Successes in the area of computer vision occurred simultaneously with the bloom of deep learning; and this was not a coincidence. Human vision is a complex process that requires the collaboration of the retina, optical nerve and brain, it would therefore be unrealistic to pursue computer vision of human-level accuracy without first equipping traditional image analysis algorithms with some form of intelligence.

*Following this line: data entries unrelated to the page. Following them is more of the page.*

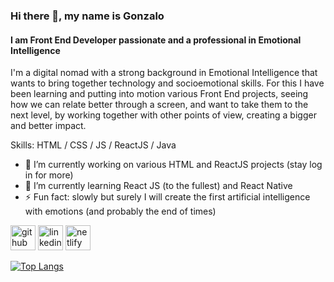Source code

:### Hi there 👋, my name is Gonzalo
#### I am Front End Developer passionate and a professional in Emotional Intelligence
I'm a digital nomad with a strong background in Emotional Intelligence that wants to bring together technology and socioemotional skills. For this I have been learning and putting into motion various Front End projects, seeing how we can relate better through a screen, and want to take them to the next level, by working together with other points of view, creating a bigger and better impact.

Skills: HTML / CSS / JS / ReactJS / Java

- 🔭 I’m currently working on various HTML and ReactJS projects (stay log in for more) 
- 🌱 I’m currently learning React JS (to the fullest) and React Native 
- ⚡ Fun fact: slowly but surely I will create the first artificial intelligence with emotions (and probably the end of times) 


[<img src='https://cdn.jsdelivr.net/npm/simple-icons@3.0.1/icons/github.svg' alt='github' height='40'>](https://github.com/GonzaloCalleriza)  [<img src='https://cdn.jsdelivr.net/npm/simple-icons@3.0.1/icons/linkedin.svg' alt='linkedin' height='40'>](https://www.linkedin.com/in/gonzalo-manuel-calleriza-greising/)  [<img src='https://cdn.jsdelivr.net/npm/simple-icons@3.0.1/icons/netlify.svg' alt='netlify' height='40'>](https://app.netlify.com/teams/gonzalocalleriza/)  

[![Top Langs](https://github-readme-stats.vercel.app/api/top-langs/?username=GonzaloCalleriza)](https://github.com/anuraghazra/github-readme-stats)
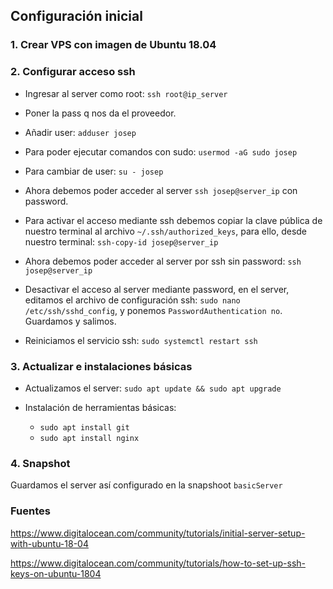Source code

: ## Configuración inicial

### 1. Crear VPS con imagen de Ubuntu 18.04

### 2. Configurar acceso ssh

  * Ingresar al server como root: `ssh root@ip_server`

  * Poner la pass q nos da el proveedor.

  * Añadir user: `adduser josep`

  * Para poder ejecutar comandos con sudo: `usermod -aG sudo josep`

  * Para cambiar de user: `su - josep`

  * Ahora debemos poder acceder al server `ssh josep@server_ip` con password.

  * Para activar el acceso mediante ssh debemos copiar la clave pública de nuestro terminal al archivo `~/.ssh/authorized_keys`, para ello, desde nuestro terminal: `ssh-copy-id josep@server_ip`

  * Ahora debemos poder acceder al server por ssh sin password: `ssh josep@server_ip`

  * Desactivar el acceso al server mediante password, en el server, editamos el archivo de configuración ssh: `sudo nano /etc/ssh/sshd_config`, y ponemos `PasswordAuthentication no`. Guardamos y salimos.

  * Reiniciamos el servicio ssh: `sudo systemctl restart ssh`

### 3. Actualizar e instalaciones básicas

  * Actualizamos el server: `sudo apt update && sudo apt upgrade`

  * Instalación de herramientas básicas:

    * `sudo apt install git`
    * `sudo apt install nginx`

### 4. Snapshot

Guardamos el server así configurado en la snapshoot `basicServer`

### Fuentes

https://www.digitalocean.com/community/tutorials/initial-server-setup-with-ubuntu-18-04

https://www.digitalocean.com/community/tutorials/how-to-set-up-ssh-keys-on-ubuntu-1804








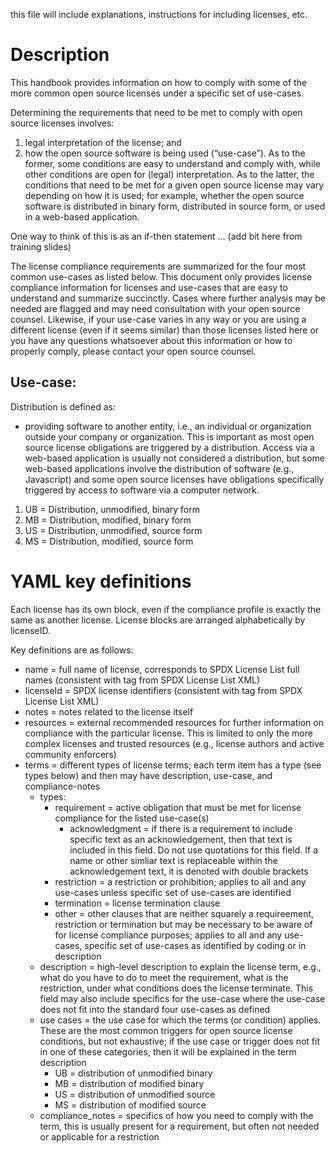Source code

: this file will include explanations, instructions for including licenses, etc. 

# Description
This handbook provides information on how to comply with some of the more common open source licenses under a specific set of use-cases.
  
Determining the requirements that need to be met to comply with open source licenses involves: 
1) legal interpretation of the license; and 
2) how the open source software is being used (“use-case”). 
As to the former, some conditions are easy to understand and comply with, while other conditions are open for (legal) interpretation. 
As to the latter, the conditions that need to be met for a given open source license may vary depending on how it is used; for example, whether the open source software is distributed in binary form, distributed in source form, or used in a web-based application. 

One way to think of this is as an if-then statement ... (add bit here from training slides)

The license compliance requirements are summarized for the four most common use-cases as listed below. This document only provides license compliance information for licenses and use-cases that are easy to understand and summarize succinctly.  Cases where further analysis may be needed are flagged and may need consultation with your open source counsel.  Likewise, if your use-case varies in any way or you are using a different license (even if it seems similar) than those licenses listed here or you have any questions whatsoever about this information or how to properly comply, please contact your open source counsel.
  
## Use-case:
Distribution is defined as: 
* providing software to another entity, i.e., an individual or organization outside your company or organization. This is important as most open source license obligations are triggered by a distribution. Access via a web-based application is usually not considered a distribution, but some web-based applications involve the distribution of software (e.g., Javascript) and some open source licenses have obligations specifically triggered by access to software via a computer network.

1)	UB = Distribution, unmodified, binary form 
2)	MB = Distribution, modified, binary form 
3)	US = Distribution, unmodified, source form 
4)	MS = Distribution, modified, source form 

# YAML key definitions
Each license has its own block, even if the compliance profile is exactly the same as another license. 
License blocks are arranged alphabetically by licenseID.

Key definitions are as follows:

* name = full name of license, corresponds to SPDX License List full names (consistent with tag from SPDX License List XML) 
* licenseId = SPDX license identifiers (consistent with tag from SPDX License List XML) 
* notes = notes related to the license itself
* resources = external recommended resources for further information on compliance with the particular license. This is limited to only the more complex licenses and trusted resources (e.g., license authors and active community enforcers)
* terms = different types of license terms; each term item has a type (see types below) and then may have description, use-case, and compliance-notes
  * types:
    * requirement = active obligation that must be met for license compliance for the listed use-case(s)
      * acknowledgment = if there is a requirement to include specific text as an acknowledgement, then that text is included in this field. Do not use quotations for this field. If a name or other simliar text is replaceable within the acknowledgement text, it is denoted with double brackets
    * restriction = a restriction or prohibition; applies to all and any use-cases unless specific set of use-cases are identified
    * termination = license termination clause 
    * other = other clauses that are neither squarely a requireement, restriction or termination but may be necessary to be aware of for license compliance purposes; applies to all and any use-cases, specific set of use-cases as identified by coding or in description
  * description = high-level description to explain the license term, e.g., what do you have to do to meet the requirement, what is the restriction, under what conditions does the license terminate. This field may also include specifics for the use-case where the use-case does not fit into the standard four use-cases as defined
  * use cases = the use case for which the terms (or condition) applies. These are the most common triggers for open source license conditions, but not exhaustive; if the use case or trigger does not fit in one of these categories, then it will be explained in the term description
    * UB = distribution of unmodified binary
    * MB = distribution of modified binary
    * US = distribution of unmodified source
    * MS = distribution of modified source
  *  compliance_notes = specifics of how you need to comply with the term, this is usually present for a requirement, but often not needed or applicable for a restriction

Perhaps the primary use for learning-based computer vision algorithms is in automatically labelling pictures, which can be useful for visual search in huge repositories of images, such as Google Photos. What is remarkable in this case, is that a computer has the conceptual understanding that allows it to recognize people, places and objects, just by observing raw pixel values.
Performance of algorithms
The striking performance of today’s algorithms can be largely attributed to the introduction of convolutional neural networks. Traditional feed-forward neural networks were early on recognized as incapable of solving vision-related problems due to the high complexity involved with assigning one neuron to each pixel value. This approach was not just inefficient, but came in contrast to our understanding of how neurons in a human brain work: when looking at a picture, we don’t break it into pixels and assign one neuron to each one of them. In reality, each neuron has a receptive field, which means that it can observe a specific area in the visual space, an observation that convolutional networks leverage to reduce the complexity of training.
A more recent and controversial area today is that of artificial image generation. Enabled by the introduction of specialized neural network architectures such as generative adversarial Networks and variatonal autoencoders, it is possible today for a computer to generate high-quality images that appear to be real, but are synthesized by allowing the algorithm to analyse huge repositories of images. The potential in this area is enormous, with computers already generating artistic paintings and image editing reaching a perfection level. Perhaps more eminent is, however, the danger of deepfakes, realistic images that can be used to for enticing false advertising, propagandistic policies or the targeted defamation of people.
Accelerating AI in Computer Vision
Although artificial intelligence has offered to us a variety of techniques, such as Natural Language Processing (NLP) and speech recognition, computer vision is the field that revolutionized applications from a user-perspective. In contrast to solutions that focus on cloud-based processing of huge amounts of data, computer vision algorithms shift the processing focus to personal devices, a practise we often call edge computing.
The abundance and quality of computer vision applications would not have been possible, if it weren’t for the acceleration that personal devices recently experienced in their hardware capabilities. And the adoption of Graphics Processing Units in parallelizing deep learning algorithms was essential for rendering high quality image processing on personal devices feasible, while companies like Nvidia Tesla aim at bringing even further sophistication and customization into on-chip hardware architectures. The failure of Google Goggles, which closely resembles today’s products such as Google Lens and Google Photos, is a suggestive example of an application that was introduced in the market too early to offer a satisfying user experience.
It is hard to foresee whether computer vision of the future will progress by advancing deep learning techniques, designing more efficient hardware or coming up with a technique that will obliterate today’s needs for labelled data. One thing is however clear: bringing artificial intelligence closer to the physical world by equipping it with “eyes” was a decisive step in the AI revolution that we are today experiencing.